• STATED EXERCISE:
Extract every line of the records below that contains the string "masks", matching case exactly.

• ITEMS:
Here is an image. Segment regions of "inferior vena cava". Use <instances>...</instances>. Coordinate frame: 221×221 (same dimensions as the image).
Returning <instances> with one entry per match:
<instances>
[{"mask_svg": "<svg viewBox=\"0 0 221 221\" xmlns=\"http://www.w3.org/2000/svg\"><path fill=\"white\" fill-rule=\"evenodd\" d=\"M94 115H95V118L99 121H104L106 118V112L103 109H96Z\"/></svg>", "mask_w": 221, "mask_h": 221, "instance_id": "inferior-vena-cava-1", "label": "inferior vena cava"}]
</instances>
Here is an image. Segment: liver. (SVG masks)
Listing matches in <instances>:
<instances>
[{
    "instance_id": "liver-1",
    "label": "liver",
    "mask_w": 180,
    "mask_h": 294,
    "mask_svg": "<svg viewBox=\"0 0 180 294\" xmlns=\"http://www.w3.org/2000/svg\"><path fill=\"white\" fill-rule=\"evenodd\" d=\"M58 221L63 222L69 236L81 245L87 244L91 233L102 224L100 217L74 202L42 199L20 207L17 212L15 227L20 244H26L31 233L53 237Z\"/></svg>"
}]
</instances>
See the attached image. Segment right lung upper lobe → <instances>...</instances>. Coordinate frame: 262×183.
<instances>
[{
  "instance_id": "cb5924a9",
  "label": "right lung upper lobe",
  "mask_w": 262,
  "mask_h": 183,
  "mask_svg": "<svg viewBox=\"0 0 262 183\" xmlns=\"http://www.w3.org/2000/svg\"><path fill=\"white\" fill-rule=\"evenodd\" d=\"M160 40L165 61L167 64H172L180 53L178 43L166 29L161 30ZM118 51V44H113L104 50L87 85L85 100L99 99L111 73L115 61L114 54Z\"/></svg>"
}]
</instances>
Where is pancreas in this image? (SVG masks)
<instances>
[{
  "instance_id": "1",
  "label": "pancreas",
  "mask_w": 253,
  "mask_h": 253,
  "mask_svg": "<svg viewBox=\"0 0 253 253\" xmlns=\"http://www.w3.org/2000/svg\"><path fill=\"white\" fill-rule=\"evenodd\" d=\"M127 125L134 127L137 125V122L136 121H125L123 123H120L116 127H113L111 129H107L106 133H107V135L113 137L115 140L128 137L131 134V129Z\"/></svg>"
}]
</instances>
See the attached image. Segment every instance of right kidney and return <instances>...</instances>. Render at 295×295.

• PROBLEM SOLUTION:
Here is an image. Segment: liver. (SVG masks)
Where is pancreas in this image? (SVG masks)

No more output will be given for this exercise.